# "Okies" Catfish biting on the River!! Pic



## braggscowboy (Jan 6, 2004)

Fish caught this morning by my neighbor. Catches a lot of fish. Big flathead, 44" long, 12" head and weighs 55#. Big fish!


----------



## big rockpile (Feb 24, 2003)

Nice Flatty what did he catch him on? Bluegill.

big rockpile


----------



## Fowler (Jul 8, 2008)

My mouth is watering....when is the fish fry...Mmmmm....beer battered catfish...the cheeks are the best.


----------



## braggscowboy (Jan 6, 2004)

Rock, he fishes perch most of the time. Fowler, he also has a big fish fry about once a month, and I am sure he would welcome you.


----------



## Tad (Apr 2, 2003)

I just had catfish for the first time this weekend, and boy was it good!


----------



## Oldcountryboy (Feb 23, 2008)

Braggscowboy, did your neighbor catch that one down on Tenkiller, or lower Illinois River? Or just what river was he fishin?


----------



## braggscowboy (Jan 6, 2004)

OCB, he caught it on the Arkansas, just down from my house. I am about a mile or so from the river. H fishes enough, if one is hungry, he will be there to catch it.


----------



## Badger (Jun 11, 2010)

Nice fish ! I love it when the flatheads start bitin. They're a blast on rod and reel.


----------



## MattyD (Nov 22, 2010)

-Now that's a nice cat! Where I grew up, we mostly had channels. But every now and then we'd hook a flathead. Not that big, maybe 20-25 lbs if we were lucky. Channels usually ran around 5-10 lbs. Good enough to skin right there on the bank and cook it over the fire we had going. Good times...

L8R,
Matt


----------



## Oxankle (Jun 20, 2003)

That picture sure makes the flathead look skinny. A 55# flathead should have a belly like a sow hog. Wish he'd had a shot of him from the side or hanging. 

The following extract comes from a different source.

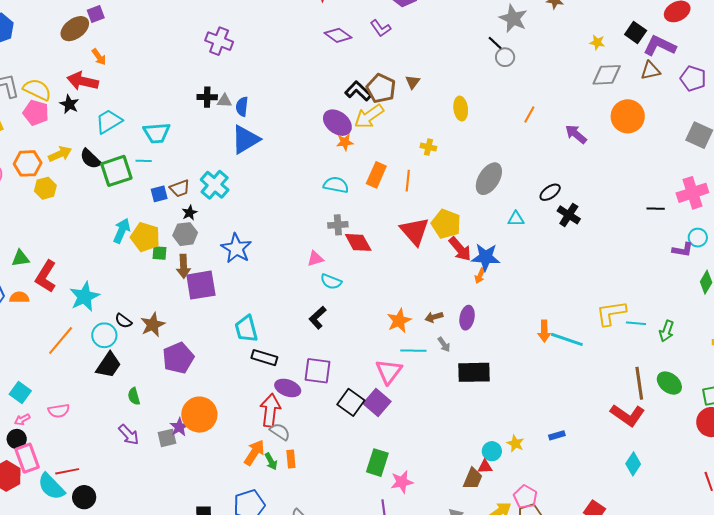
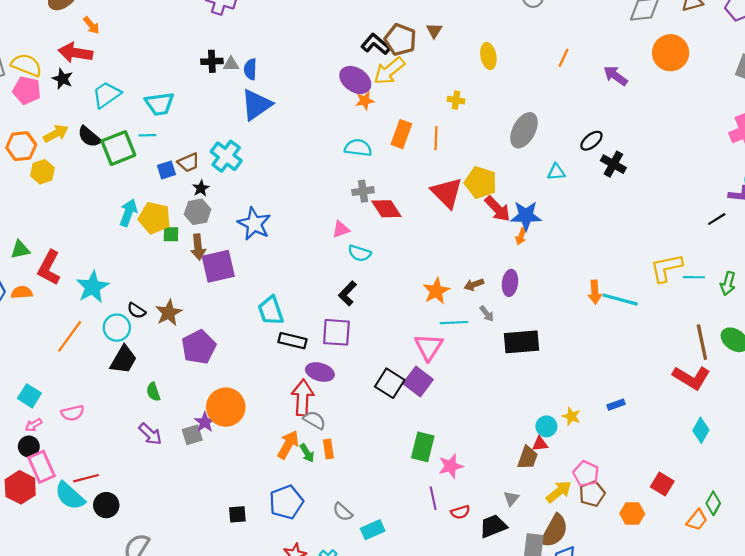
black line: (656, 209) -> (717, 219), moved, turned -30
purple square: (318, 371) -> (336, 332), moved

Friends went fishing last week: The group caught nearly 400# of cats, the biggest in the fifties and many 10-15 pound range. Big fish fry on the river and plenty left to take home.


----------



## backwoodsman (Jan 21, 2010)

On my photobucket page thingy theres some big flat pics. Nice flat, most of ours come of bankpoles. Great eating too. Belly flaps are excellent eating too.


----------



## backwoodsman (Jan 21, 2010)

Just went and looked. More deer etc pics but one barrel of nice cats not trophies though. My wife will have to find where the other are loaded too.


----------